> _Document extract_
--- START ---

By Paritosh Kanti Paul

Bangladeshi militants were behind a bomb-blast last month at a Buddhist pilgrimage site in northeastern Bihar state while Tibet’s spiritual leader, the Dalai Lama, was visiting the area, in a plot to avenge violence against Rohingya Muslims in Myanmar, Indian police said Friday.

Two suspected members of Neo-JMB, a faction of Jamaat-ul-Mujahideen Bangladesh (JMB), were arrested by the West Bengal police’s Special Task Force on Thursday and confessed to their involvement in the low-intensity explosion in Bodh Gaya on Jan. 19, task force chief Muralidhar Sharma said. No casualties were reported.

The blast occurred near the Kalachakra grounds just minutes after the Tibetan spiritual guru completed a workshop there. Police said they could not confirm whether the bombs were intended to target the Dalai Lama, 82.

--- END ---

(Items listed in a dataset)

--- START ---

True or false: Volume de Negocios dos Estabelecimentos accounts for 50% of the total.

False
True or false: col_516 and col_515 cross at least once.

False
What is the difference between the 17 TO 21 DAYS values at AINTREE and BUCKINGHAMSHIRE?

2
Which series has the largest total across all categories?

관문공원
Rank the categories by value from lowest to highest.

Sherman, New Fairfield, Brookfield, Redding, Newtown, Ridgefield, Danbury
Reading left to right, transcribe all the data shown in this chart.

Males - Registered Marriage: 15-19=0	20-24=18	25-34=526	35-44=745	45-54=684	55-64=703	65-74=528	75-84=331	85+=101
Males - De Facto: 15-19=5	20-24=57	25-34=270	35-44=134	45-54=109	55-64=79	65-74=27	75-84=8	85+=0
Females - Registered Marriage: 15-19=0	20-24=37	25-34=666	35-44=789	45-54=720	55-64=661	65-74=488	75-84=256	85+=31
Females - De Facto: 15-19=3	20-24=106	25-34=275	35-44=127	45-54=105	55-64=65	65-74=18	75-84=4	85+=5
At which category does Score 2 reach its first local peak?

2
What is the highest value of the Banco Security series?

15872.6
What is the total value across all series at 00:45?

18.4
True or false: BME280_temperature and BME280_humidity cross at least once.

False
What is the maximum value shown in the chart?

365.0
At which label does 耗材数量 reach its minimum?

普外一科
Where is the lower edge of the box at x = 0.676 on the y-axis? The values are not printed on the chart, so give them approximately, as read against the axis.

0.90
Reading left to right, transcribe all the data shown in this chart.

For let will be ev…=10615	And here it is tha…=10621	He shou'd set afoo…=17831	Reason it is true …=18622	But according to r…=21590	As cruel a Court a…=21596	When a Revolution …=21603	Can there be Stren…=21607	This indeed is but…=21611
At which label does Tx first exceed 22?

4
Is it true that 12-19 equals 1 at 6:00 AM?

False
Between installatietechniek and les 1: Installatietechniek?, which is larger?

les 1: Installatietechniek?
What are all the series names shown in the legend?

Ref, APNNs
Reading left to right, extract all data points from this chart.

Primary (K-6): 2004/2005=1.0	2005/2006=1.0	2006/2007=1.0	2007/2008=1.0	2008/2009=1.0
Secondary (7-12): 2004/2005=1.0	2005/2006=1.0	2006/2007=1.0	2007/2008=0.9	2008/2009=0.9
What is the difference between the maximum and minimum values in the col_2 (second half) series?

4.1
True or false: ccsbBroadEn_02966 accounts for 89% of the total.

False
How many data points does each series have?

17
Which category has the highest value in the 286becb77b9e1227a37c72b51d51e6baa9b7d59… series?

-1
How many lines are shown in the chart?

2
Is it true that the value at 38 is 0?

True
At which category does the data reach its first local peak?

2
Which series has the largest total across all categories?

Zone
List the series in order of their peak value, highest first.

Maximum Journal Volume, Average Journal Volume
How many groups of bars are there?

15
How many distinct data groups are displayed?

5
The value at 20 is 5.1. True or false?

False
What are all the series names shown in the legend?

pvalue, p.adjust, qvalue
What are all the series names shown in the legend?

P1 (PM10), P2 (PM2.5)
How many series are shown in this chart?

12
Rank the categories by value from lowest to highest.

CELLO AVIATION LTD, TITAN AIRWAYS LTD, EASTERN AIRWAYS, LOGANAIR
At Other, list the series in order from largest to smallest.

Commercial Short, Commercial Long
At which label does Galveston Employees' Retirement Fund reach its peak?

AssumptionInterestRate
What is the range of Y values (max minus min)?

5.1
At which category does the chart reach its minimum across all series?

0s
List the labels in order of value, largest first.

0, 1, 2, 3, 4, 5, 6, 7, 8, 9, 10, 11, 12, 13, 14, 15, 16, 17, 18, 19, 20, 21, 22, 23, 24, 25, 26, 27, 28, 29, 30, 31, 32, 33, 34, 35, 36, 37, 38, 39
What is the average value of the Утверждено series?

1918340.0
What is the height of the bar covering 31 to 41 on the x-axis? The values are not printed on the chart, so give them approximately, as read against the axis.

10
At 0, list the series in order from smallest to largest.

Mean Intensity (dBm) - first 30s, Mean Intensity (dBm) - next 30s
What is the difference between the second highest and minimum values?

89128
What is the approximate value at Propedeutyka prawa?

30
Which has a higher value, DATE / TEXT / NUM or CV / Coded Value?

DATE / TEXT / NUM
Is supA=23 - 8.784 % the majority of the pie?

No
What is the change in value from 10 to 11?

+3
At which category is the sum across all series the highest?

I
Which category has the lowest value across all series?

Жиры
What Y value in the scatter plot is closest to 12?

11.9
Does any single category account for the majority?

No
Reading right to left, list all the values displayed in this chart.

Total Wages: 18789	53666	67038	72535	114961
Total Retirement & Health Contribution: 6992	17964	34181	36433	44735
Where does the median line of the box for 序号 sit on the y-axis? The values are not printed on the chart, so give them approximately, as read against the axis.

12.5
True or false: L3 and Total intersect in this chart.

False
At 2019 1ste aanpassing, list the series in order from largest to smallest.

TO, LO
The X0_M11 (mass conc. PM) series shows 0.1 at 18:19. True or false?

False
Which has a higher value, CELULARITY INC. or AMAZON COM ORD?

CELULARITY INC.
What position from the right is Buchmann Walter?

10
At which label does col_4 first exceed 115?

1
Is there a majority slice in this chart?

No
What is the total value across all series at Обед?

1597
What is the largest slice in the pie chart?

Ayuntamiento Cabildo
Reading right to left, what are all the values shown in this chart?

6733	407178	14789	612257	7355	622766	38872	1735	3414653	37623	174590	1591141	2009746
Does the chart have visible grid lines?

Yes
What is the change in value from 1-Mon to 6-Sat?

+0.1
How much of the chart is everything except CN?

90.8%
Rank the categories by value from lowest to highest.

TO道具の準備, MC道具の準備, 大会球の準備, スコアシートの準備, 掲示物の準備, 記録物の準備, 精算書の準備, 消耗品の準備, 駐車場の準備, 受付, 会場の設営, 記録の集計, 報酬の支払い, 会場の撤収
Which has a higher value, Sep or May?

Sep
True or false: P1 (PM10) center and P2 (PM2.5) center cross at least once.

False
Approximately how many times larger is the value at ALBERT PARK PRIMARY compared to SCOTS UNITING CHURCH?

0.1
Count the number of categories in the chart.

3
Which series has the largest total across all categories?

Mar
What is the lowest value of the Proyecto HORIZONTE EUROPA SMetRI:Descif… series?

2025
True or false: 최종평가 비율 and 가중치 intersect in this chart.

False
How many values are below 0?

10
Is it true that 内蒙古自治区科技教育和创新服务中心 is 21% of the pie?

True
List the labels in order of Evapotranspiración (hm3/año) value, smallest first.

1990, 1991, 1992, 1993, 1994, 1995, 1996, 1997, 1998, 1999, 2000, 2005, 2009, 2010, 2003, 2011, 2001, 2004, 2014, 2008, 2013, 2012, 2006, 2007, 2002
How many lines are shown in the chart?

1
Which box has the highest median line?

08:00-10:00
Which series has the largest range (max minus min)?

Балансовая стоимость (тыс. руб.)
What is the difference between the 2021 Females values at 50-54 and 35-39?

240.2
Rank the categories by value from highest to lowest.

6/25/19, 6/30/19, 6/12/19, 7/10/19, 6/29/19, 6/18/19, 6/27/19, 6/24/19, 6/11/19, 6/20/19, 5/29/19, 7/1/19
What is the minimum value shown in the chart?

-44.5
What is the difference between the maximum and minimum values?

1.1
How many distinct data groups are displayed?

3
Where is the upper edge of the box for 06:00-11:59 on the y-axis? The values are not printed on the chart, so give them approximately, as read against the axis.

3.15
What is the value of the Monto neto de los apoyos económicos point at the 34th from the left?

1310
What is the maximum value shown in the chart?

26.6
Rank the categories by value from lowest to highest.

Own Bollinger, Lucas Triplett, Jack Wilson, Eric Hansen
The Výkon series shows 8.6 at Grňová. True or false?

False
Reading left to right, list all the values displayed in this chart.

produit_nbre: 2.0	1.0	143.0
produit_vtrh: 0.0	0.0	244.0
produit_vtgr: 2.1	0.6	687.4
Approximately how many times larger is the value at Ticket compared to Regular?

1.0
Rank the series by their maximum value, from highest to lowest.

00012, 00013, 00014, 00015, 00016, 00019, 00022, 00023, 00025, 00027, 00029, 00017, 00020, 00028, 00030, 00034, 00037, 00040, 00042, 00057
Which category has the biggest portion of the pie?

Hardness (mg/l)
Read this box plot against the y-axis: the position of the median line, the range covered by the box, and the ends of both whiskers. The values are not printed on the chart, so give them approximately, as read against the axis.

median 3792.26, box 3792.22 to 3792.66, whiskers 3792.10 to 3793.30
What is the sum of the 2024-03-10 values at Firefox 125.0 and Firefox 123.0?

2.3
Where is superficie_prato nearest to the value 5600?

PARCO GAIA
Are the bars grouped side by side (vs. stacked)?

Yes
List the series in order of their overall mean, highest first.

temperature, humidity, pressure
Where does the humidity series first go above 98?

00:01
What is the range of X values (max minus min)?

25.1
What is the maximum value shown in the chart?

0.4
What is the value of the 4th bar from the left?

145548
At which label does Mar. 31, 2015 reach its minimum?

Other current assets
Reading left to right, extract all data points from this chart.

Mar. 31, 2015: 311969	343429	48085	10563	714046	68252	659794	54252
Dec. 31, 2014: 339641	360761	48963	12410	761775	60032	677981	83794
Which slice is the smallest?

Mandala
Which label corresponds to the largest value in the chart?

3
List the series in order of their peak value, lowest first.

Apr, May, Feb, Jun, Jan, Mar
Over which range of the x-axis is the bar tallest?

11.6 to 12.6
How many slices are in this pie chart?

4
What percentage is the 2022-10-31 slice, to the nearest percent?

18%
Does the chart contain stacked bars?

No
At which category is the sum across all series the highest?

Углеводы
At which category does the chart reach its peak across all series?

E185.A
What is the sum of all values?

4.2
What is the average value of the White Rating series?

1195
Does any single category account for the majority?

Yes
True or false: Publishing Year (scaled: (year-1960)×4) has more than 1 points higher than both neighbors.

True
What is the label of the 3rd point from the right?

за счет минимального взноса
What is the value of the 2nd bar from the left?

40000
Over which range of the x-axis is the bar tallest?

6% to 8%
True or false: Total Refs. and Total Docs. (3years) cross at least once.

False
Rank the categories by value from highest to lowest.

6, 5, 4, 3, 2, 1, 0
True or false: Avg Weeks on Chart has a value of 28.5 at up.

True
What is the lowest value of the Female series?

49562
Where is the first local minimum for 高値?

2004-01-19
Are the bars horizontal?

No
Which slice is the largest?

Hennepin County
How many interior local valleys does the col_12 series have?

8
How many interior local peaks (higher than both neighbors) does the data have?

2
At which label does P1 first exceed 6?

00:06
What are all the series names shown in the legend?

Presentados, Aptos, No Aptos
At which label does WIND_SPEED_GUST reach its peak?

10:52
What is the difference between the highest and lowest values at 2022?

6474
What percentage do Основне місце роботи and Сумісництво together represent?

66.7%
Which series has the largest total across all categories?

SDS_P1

--- END ---

> _Work item 1_
List every person named in the news report on the Bodh Gaya blast.
> _Work item 2_
From the news report on the Bodh Gaya blast, extract the passage between "By Paritosh Kanti" and "police said Friday.", inclusive.
You won't need the items.

> _Solution 1_
Paritosh Kanti Paul, the Dalai Lama, Muralidhar Sharma

> _Solution 2_
By Paritosh Kanti Paul

Bangladeshi militants were behind a bomb-blast last month at a Buddhist pilgrimage site in northeastern Bihar state while Tibet’s spiritual leader, the Dalai Lama, was visiting the area, in a plot to avenge violence against Rohingya Muslims in Myanmar, Indian police said Friday.